- [Prompt]
Where a line of the listing below includes the word "ankle", reproduce that line.

- [Data in this exercise]

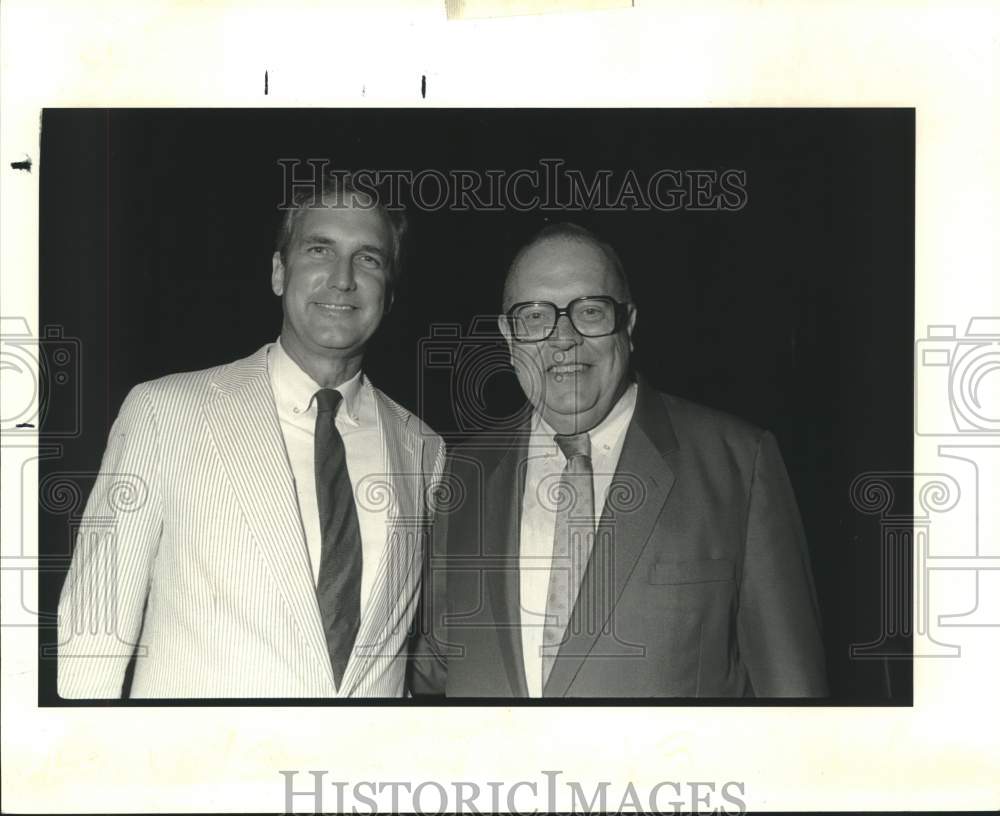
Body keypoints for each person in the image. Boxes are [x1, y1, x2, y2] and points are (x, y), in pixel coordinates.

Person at [58, 176, 444, 698]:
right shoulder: (164, 413)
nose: (343, 279)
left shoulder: (423, 448)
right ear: (279, 273)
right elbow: (93, 632)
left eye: (369, 259)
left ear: (389, 292)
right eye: (319, 250)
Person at [412, 222, 827, 697]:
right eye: (533, 316)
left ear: (628, 325)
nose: (562, 338)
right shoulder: (463, 473)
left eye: (590, 311)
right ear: (508, 336)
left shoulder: (738, 464)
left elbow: (795, 697)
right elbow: (437, 661)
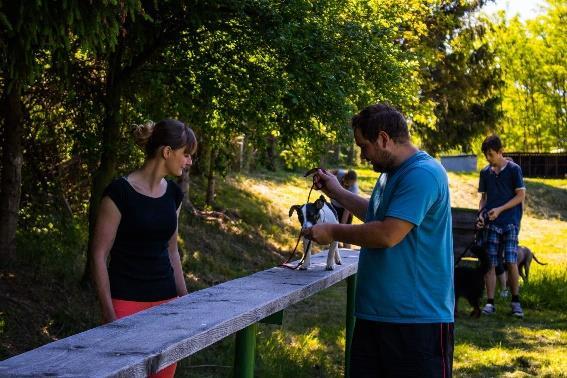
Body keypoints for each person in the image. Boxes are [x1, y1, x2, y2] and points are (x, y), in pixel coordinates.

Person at [303, 103, 454, 377]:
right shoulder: (390, 175)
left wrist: (334, 231)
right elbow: (376, 215)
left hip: (416, 323)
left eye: (364, 146)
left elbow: (387, 233)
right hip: (375, 317)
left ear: (383, 139)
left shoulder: (423, 174)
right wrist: (336, 192)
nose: (362, 156)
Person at [91, 119, 197, 378]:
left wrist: (185, 300)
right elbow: (98, 253)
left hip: (167, 306)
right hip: (125, 304)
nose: (189, 162)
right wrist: (108, 312)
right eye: (186, 154)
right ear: (167, 152)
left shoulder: (174, 194)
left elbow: (172, 251)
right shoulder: (119, 193)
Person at [477, 135, 525, 318]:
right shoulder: (485, 172)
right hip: (491, 224)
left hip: (510, 223)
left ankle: (516, 301)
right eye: (486, 156)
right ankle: (490, 303)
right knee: (490, 262)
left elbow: (520, 196)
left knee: (511, 261)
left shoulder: (514, 170)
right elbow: (483, 199)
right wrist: (481, 215)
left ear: (500, 152)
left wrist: (500, 209)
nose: (489, 159)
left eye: (491, 155)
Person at [330, 169, 359, 248]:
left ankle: (347, 252)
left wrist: (342, 226)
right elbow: (334, 172)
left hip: (346, 208)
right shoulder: (341, 174)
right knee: (334, 232)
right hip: (335, 205)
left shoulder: (354, 190)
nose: (348, 186)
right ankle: (335, 249)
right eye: (346, 184)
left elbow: (347, 210)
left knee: (346, 235)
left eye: (350, 185)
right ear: (345, 178)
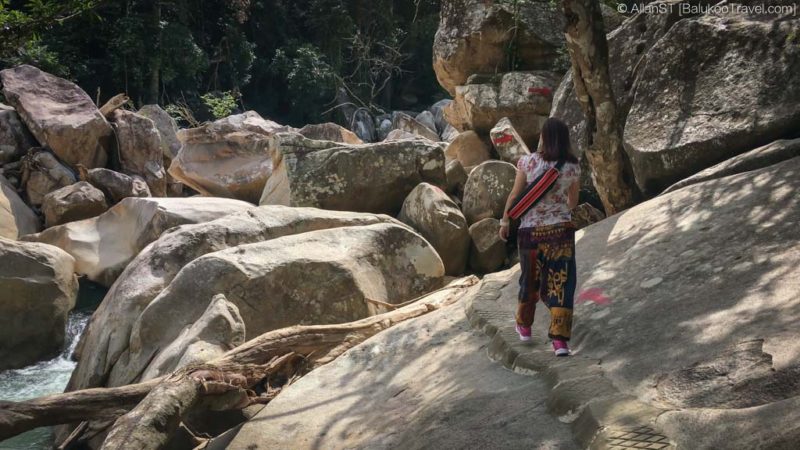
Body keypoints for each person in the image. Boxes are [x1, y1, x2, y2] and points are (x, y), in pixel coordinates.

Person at [499, 117, 581, 357]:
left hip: (529, 232)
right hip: (560, 231)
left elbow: (515, 196)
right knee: (562, 282)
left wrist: (505, 221)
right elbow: (572, 202)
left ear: (544, 137)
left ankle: (524, 327)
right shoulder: (573, 166)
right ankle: (560, 342)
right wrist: (558, 205)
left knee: (530, 278)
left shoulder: (527, 162)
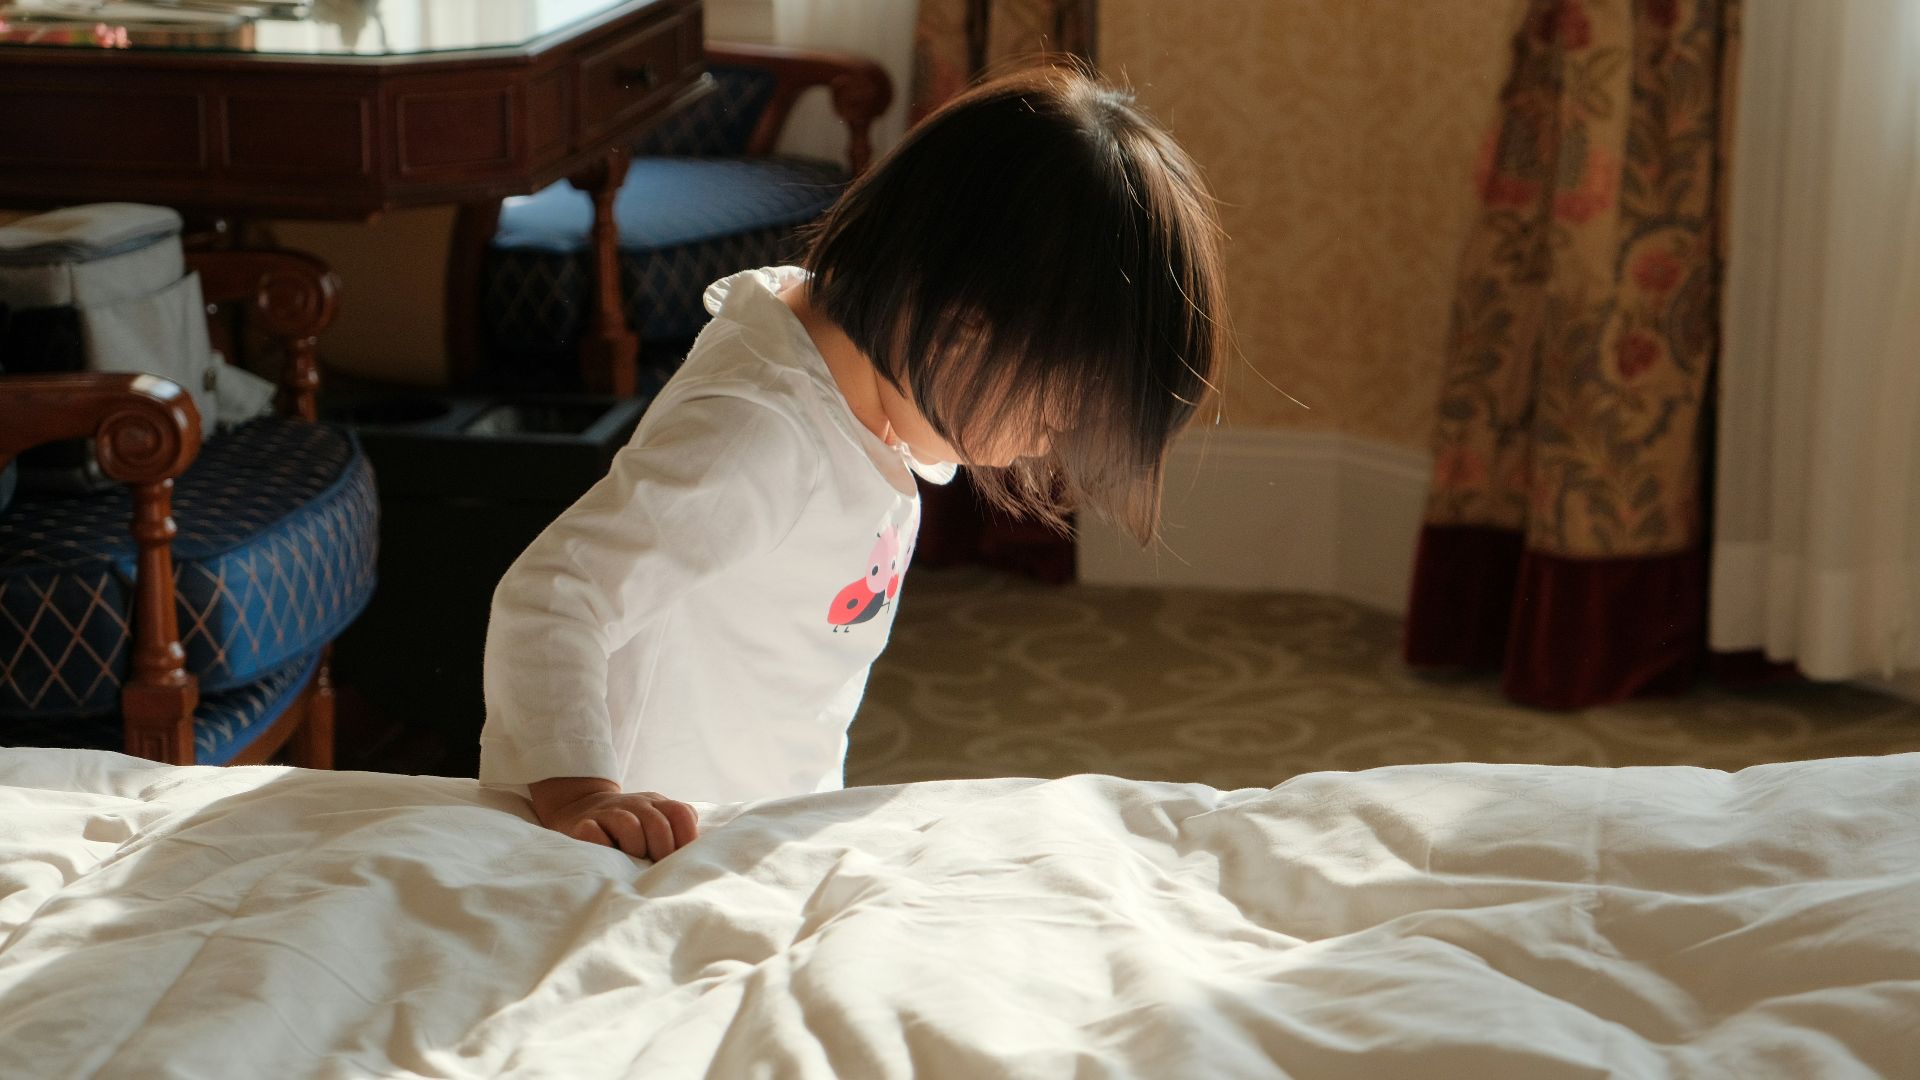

- [Response to this task]
left ankle: (516, 301)
right ankle: (490, 303)
left ankle: (347, 252)
right ankle: (335, 249)
left ankle: (524, 327)
right ankle: (560, 342)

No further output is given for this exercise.